Rather, he had travelled more than 3,500 kilometres (2,000 miles) from his village in Brazil’s Amazon rainforest to spread a dire message: His people, the Yanomami, were in trouble.

For decades, the Indigenous Yanomami have suffered at the hands of illegal gold miners, who destroyed vast stretches of their homeland and polluted their rivers with mercury.

But since 2019, the crisis has reached new heights, with hundreds of Yanomami dying from conditions related to the mining. President Luiz Inacio Lula da Silva has gone so far as to declare the situation a “genocide”.  “Every day, we face death in our villages and attacks from illegal miners,” Kopenawa, a shaman, told Al Jazeera.

So this year, Kopenawa and other Indigenous leaders took an unusual step. They teamed up with Salgueiro, one of Rio’s celebrated samba schools, to stage an awareness campaign, right in the middle of the annual Carnival festivities.

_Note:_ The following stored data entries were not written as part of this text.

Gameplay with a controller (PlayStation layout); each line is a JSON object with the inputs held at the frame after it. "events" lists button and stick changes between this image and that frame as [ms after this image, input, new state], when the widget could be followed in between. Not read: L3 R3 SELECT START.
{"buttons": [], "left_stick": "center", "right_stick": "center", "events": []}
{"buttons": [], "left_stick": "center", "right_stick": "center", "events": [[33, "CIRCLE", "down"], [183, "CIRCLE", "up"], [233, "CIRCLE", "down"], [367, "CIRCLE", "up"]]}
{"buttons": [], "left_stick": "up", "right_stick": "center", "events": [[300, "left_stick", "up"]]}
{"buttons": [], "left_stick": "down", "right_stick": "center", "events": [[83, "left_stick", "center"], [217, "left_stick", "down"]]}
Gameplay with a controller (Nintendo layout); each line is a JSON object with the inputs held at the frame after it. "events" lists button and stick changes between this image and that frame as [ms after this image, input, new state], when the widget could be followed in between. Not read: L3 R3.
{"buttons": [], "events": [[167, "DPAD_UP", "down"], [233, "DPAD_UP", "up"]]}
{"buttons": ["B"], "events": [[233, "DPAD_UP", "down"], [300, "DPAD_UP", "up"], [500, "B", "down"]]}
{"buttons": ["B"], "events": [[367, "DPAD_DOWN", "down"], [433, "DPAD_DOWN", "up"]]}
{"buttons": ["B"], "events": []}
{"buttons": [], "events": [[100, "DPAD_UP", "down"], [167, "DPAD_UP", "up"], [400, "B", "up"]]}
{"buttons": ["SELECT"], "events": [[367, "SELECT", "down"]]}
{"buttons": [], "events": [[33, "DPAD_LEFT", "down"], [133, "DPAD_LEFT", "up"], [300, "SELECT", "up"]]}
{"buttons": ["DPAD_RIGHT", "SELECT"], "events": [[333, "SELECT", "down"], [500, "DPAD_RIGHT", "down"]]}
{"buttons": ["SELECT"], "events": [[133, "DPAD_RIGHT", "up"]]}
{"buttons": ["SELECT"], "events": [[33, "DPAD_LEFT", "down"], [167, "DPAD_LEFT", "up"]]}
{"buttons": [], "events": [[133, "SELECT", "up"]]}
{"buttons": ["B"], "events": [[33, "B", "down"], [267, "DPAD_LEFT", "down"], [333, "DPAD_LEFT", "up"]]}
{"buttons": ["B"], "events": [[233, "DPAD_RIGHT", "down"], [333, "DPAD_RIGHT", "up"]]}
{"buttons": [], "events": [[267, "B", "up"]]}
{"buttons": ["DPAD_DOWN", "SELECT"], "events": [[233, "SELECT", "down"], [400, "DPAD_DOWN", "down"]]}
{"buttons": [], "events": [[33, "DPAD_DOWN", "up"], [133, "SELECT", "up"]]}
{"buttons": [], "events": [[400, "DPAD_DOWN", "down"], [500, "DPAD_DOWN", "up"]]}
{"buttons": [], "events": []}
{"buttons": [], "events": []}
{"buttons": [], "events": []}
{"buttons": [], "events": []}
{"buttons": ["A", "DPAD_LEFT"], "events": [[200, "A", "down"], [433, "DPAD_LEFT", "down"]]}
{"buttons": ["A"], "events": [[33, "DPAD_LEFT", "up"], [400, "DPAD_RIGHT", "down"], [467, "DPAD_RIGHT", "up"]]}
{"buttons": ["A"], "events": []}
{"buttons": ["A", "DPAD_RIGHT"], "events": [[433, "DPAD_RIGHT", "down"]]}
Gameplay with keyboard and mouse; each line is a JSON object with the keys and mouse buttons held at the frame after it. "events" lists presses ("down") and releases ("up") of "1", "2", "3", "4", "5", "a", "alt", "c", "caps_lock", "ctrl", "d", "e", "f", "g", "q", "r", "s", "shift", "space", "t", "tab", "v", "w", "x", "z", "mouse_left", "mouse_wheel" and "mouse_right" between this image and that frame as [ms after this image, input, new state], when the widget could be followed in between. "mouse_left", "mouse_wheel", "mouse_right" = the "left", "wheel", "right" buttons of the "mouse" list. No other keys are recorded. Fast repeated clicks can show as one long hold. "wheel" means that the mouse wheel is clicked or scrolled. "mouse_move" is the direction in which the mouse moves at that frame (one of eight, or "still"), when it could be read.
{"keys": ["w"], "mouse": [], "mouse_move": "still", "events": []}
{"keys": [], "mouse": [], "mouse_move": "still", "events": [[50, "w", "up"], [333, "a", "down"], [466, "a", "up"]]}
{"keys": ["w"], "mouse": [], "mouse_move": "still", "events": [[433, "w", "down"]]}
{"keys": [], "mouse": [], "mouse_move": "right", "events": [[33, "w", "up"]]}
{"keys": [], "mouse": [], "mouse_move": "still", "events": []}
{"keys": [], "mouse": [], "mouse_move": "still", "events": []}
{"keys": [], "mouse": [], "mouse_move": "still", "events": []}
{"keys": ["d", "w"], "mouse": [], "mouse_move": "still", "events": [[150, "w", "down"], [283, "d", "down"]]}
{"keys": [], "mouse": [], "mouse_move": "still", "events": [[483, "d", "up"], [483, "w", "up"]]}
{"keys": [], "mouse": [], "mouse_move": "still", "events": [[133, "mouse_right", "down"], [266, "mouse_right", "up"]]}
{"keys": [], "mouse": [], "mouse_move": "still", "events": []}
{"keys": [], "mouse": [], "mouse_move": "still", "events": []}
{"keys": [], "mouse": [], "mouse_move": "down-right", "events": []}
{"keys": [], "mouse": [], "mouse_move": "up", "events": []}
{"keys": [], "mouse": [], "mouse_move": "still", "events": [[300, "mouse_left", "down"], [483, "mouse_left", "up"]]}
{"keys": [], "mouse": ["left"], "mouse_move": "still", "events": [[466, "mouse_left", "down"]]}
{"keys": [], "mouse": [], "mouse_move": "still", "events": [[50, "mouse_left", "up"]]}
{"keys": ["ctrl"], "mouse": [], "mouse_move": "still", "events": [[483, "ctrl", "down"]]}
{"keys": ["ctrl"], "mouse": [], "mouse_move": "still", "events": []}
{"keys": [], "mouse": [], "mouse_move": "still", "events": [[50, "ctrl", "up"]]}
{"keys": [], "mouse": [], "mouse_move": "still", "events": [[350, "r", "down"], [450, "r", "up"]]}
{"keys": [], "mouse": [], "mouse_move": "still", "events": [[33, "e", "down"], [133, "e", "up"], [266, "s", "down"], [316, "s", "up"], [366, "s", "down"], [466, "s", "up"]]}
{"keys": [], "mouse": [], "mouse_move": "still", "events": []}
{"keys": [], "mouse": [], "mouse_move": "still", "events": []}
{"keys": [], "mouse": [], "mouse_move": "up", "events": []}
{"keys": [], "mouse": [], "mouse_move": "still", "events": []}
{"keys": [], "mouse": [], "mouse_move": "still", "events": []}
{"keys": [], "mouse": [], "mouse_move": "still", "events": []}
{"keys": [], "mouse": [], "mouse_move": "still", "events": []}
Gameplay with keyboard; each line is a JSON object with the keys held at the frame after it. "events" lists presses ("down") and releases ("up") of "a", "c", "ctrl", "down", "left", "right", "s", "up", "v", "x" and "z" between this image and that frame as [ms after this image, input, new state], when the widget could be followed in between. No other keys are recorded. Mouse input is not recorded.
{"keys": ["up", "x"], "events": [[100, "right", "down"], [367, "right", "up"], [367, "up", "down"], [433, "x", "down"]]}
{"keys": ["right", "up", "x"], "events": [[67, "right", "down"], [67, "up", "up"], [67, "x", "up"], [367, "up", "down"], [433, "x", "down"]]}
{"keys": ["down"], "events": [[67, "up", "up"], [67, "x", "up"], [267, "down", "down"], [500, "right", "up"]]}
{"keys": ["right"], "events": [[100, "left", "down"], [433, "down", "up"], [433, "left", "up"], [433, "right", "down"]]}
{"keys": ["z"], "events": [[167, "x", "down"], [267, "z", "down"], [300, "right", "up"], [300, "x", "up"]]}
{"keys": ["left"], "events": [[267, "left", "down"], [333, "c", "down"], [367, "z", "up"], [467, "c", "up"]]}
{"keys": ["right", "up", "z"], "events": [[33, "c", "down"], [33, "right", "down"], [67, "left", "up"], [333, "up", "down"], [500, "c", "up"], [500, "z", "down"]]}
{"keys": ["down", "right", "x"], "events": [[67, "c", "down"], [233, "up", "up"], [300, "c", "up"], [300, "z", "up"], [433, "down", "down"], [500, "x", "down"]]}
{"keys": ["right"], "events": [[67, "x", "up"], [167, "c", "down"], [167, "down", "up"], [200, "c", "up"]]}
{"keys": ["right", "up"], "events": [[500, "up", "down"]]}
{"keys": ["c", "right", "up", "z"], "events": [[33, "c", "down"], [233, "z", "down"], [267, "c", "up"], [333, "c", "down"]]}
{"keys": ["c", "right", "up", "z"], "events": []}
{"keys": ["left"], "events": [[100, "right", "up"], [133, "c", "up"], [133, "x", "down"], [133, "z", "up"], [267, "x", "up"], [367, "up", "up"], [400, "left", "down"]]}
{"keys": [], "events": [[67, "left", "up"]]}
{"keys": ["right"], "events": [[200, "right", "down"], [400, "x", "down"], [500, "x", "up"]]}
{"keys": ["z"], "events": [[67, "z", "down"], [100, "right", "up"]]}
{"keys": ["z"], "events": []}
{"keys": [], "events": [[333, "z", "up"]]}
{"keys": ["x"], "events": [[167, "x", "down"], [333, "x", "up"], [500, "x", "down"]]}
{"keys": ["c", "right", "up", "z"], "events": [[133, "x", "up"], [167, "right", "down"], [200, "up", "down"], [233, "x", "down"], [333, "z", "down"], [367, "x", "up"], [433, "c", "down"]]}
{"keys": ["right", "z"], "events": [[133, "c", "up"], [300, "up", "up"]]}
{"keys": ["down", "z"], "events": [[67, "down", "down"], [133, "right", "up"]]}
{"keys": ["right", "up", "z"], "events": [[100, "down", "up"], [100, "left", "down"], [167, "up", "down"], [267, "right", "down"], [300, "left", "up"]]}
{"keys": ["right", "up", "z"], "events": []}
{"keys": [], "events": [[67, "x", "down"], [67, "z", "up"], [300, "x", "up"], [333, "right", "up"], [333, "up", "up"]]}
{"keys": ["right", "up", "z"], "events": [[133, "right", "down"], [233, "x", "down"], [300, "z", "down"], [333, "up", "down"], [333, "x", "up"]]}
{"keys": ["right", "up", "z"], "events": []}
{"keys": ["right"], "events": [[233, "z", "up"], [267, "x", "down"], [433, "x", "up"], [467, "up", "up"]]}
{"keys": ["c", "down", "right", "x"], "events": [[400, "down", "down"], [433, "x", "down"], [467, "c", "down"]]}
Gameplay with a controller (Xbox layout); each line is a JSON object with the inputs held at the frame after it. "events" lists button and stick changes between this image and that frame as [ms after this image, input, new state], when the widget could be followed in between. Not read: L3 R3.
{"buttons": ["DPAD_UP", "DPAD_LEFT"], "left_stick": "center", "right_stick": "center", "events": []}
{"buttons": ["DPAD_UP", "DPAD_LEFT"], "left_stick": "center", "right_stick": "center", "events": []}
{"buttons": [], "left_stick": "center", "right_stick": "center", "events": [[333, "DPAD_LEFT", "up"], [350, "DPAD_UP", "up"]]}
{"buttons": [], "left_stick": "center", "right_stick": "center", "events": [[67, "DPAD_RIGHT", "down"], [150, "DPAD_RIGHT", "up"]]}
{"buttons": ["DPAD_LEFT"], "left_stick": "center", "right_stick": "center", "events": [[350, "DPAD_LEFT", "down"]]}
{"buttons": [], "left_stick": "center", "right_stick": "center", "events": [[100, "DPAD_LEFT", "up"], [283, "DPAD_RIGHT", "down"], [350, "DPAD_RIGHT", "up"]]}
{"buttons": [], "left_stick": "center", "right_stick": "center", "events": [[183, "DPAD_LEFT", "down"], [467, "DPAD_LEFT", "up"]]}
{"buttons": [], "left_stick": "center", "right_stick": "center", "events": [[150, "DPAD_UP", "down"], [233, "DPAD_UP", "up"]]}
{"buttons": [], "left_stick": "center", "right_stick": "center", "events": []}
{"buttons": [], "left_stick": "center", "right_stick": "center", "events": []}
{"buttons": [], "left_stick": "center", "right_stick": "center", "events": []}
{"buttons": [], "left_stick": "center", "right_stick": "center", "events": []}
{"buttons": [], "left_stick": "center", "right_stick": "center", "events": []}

The result was unveiled in the early hours of Monday at Sambadrome, one of the premier destinations for Carnival parades.  Floats dedicated to the “people of the forest” sailed down the Sambadrome’s wide parade avenue, surrounded by stands packed with thousands of spectators.

Some of the floats featured larger-than-life depictions of Indigenous peoples, arms outstretched as if to soar above the pavement. One float, however, represented the death and destruction wrought by the miners, with feathered headdresses crowning skulls.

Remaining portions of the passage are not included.